For the in vivo studies, the background of C57BL/6J mice were used to generate inducible endothelium-specific Gα_s-deficient, endothelium-specific calcitonin receptor-like receptor (CALCRL)- and adrenomedullin-deficient mice. Cre-mediation was induced by tamoxifen treatment for five consecutive days.

Mice were fed a high fat diet (HFD) for 16 weeks to induce obesity and systemic insulin resistance. For the glucose tolerance test (GTT), mice were fasted for six hours before injected with 1.5 mg glucose/gram of body weight for HFD-fed mice and 2.0 mg glucose/gram for control mice consuming a standard normal chow diet.

Mice were also subjected to an insulin tolerance test (ITT), in which mice that were fasted for six hours were subsequently injected with 0.75 units/kg of human insulin, following which blood glucose levels were monitored at 15, 30, 60, and 120 minutes.

Study findings

In vitro siRNA experiments demonstrated that Gα_s and CALCRL knockdown of HUVECs led to increased insulin-induced eNOS and AKT phosphorylation, as well as insulin-induced formation of NO. Likewise, knockdown of adrenomedullin led to increased insulin-induced insulin receptor phosphorylation.

Although adrenomedullin can induce some phosphorylation of eNOS in the absence of insulin, in the presence of a insulin…adrenomedullin inhibits insulin receptor phosphorylation and downstream signaling.”

In endothelial cells, both CALCRL and receptor activity-modifying protein 2 (RAMP2) function as receptors for adrenomedullin.
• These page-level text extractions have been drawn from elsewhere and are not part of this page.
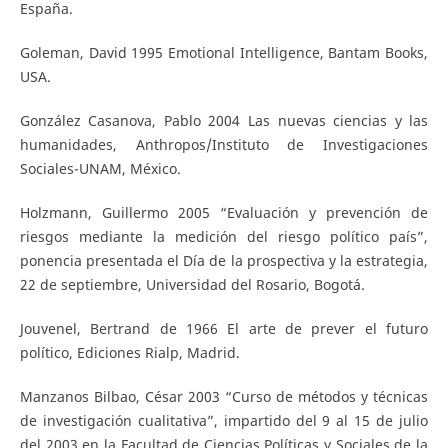
España.
Goleman, David 1995 Emotional Intelligence, Bantam Books,
USA.
González Casanova, Pablo 2004 Las nuevas ciencias y las
humanidades, Anthropos/Instituto de Investigaciones
Sociales-UNAM, México.
Holzmann, Guillermo 2005 “Evaluación y prevención de
riesgos mediante la medición del riesgo político país”,
ponencia presentada el Día de la prospectiva y la estrategia,
22 de septiembre, Universidad del Rosario, Bogotá.
Jouvenel, Bertrand de 1966 El arte de prever el futuro
político, Ediciones Rialp, Madrid.
Manzanos Bilbao, César 2003 “Curso de métodos y técnicas
de investigación cualitativa”, impartido del 9 al 15 de julio
del 2003 en la Facultad de Ciencias Políticas y Sociales de la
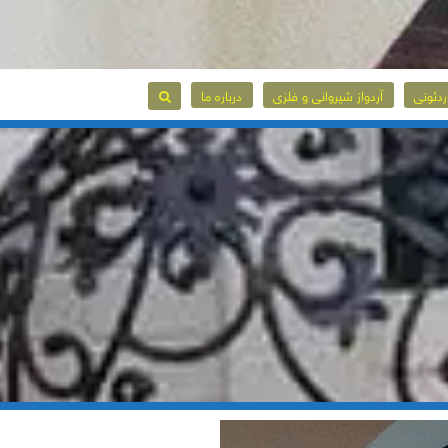
ردئونی
آردواز شیروانی و فلزی
درباره ما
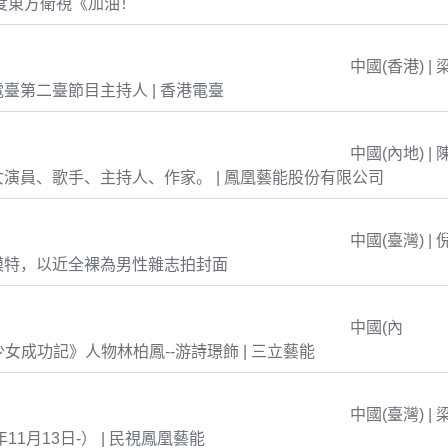
年度東方衛視《加油！
中國(香港) | 
臺第二臺節目主持人 | 香港電臺
中國(內地) | 
演員、歌手、主持人、作家。 | 鳳凰藝能股份有限公司
中國(臺灣) | 
模特，以近全裸為男性雜志拍封面
中國(內
島少女成功記》人物林柏鳳--游詩璟飾 | 三立藝能
中國(臺灣) | 
年11月13日-） | 民視鳳凰藝能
Adrenomedullin, which is highly expressed in endothelial cells, can induce eNOS activation following protein kinase A (PKA) inhibition.
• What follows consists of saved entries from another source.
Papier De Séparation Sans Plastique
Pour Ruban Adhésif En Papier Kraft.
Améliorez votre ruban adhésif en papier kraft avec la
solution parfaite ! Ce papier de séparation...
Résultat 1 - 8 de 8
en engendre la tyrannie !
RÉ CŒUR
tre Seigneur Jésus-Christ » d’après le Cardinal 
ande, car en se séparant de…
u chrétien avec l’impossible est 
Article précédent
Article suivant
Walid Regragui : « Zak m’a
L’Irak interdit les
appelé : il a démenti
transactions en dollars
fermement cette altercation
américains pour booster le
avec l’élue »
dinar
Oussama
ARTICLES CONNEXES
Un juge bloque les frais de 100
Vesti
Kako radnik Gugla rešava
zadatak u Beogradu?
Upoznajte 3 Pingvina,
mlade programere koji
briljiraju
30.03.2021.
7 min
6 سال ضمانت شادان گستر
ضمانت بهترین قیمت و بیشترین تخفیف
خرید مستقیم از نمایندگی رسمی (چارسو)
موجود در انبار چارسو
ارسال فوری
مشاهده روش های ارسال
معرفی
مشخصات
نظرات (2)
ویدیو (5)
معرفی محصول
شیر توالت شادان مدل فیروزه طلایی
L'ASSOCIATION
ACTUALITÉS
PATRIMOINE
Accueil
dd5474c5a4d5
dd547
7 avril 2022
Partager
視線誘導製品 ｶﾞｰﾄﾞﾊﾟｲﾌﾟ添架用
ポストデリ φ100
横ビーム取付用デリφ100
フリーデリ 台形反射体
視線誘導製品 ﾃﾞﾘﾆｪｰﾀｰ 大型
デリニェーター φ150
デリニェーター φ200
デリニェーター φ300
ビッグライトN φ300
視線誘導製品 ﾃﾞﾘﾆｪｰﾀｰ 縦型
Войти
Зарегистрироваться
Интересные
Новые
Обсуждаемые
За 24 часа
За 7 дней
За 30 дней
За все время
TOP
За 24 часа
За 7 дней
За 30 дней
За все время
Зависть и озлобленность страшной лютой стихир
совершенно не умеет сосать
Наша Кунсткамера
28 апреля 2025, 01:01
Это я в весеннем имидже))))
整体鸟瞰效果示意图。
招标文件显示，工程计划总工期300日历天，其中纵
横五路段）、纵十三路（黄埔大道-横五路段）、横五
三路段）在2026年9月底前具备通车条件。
PKA signaling can increase the activity of protein-tyrosine phosphatase 1B (PTP1B), a phosphotyrosine phosphatase that dephosphorylates the insulin receptor at tyrosine residues 1162 and 1163, both of which underwent autophosphorylation following Gα_s knockdown. Whereas insulin treatment inhibited PTP1B activity, adrenomedullin increased basal PTP1B activity and prevented its inhibition following insulin treatment. Notably, this activity is dependent on PKA, as demonstrated by treatment with the PKA inhibitor peptide PKI, which blocked this activity by adrenomedullin. These findings suggest the role of adrenomedullin in inhibiting insulin-induced insulin receptor phosphorylation by increasing PTP1B activity.
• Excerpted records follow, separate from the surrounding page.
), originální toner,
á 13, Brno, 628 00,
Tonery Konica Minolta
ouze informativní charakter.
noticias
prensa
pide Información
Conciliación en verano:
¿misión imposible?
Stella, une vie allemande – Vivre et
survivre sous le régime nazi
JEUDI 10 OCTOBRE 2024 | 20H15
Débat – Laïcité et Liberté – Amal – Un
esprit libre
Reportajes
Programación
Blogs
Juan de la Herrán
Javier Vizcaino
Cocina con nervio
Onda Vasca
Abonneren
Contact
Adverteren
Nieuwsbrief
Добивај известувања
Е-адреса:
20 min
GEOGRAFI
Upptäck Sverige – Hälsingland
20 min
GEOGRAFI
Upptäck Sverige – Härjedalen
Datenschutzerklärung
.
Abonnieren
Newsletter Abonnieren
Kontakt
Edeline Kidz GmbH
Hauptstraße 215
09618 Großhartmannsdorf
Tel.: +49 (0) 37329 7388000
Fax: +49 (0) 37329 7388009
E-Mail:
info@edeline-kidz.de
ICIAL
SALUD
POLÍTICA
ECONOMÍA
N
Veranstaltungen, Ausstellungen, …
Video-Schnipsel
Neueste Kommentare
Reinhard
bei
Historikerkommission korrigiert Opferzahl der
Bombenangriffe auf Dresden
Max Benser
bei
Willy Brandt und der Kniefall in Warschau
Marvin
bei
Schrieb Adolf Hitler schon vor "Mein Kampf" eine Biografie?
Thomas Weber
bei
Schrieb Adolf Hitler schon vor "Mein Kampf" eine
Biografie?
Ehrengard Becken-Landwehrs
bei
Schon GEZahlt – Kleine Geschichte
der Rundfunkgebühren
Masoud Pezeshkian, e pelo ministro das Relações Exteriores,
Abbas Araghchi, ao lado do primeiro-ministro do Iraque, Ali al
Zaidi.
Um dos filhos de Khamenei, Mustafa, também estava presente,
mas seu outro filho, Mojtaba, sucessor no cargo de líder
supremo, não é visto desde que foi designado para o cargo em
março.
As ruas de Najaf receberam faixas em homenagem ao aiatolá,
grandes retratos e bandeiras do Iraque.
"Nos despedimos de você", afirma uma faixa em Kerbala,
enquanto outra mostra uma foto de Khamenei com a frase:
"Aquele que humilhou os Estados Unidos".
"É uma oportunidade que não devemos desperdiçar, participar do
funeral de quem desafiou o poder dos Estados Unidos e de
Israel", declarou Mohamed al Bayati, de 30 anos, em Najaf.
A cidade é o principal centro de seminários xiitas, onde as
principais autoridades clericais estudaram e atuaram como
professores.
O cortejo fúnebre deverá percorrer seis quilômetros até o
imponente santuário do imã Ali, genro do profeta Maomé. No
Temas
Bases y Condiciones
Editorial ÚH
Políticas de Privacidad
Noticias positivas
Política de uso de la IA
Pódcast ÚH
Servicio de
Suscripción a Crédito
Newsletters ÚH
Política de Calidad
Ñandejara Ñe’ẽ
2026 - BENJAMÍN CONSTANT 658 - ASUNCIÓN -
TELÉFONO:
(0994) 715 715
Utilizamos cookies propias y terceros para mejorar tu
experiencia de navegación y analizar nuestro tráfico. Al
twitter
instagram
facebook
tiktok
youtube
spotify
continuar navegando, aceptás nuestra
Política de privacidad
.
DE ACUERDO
In vivo experimental findings revealed that the loss of endothelial adrenomedullin receptor G_s signalling increases insulin-induced insulin receptor activation, thereby improving insulin sensitivity, insulin-induced receptor phosphorylation, and downstream signaling in obese mice with T2D.

As compared to unchanged eNOS phosphorylation observed in the tissues of normal chow-fed mice treated with insulin, both Gα_s- and CALCRL-knockout mice exhibited high nitrate and nitrite plasma levels. Reduced insulin-induced endothelial eNOS activation and skeletal muscle perfusion was also observed in obese mice and likely the result of G_s-coupled adrenomedullin receptor activation.

Increased plasma levels of adrenomedullin were observed in obese mice as compared to normal chow-fed mice, which was attributed to increased adrenomedullin produced by adipocytes. Obese mice lacking adrenomedullin, as well as those treated with the adrenomedullin receptor antagonist peptide ADM, exhibited improved glucose tolerance and insulin sensitivity.

Conclusions

The current study highlights the role of endothelial cells in promoting insulin resistance in T2D. Endothelial insulin resistance in obese individuals with T2D is associated with elevated plasma levels of adrenomedullin and CFH; therefore, blocking the endothelial adrenomedullin receptor and downstream signaling events can effectively treat systemic insulin resistance observed in obesity.

Considering these findings, adrenomedullin-induced and G_s/PKA-based endothelial inhibition of insulin receptor phosphorylation could be used as a therapeutic target to prevent and treat insulin resistance.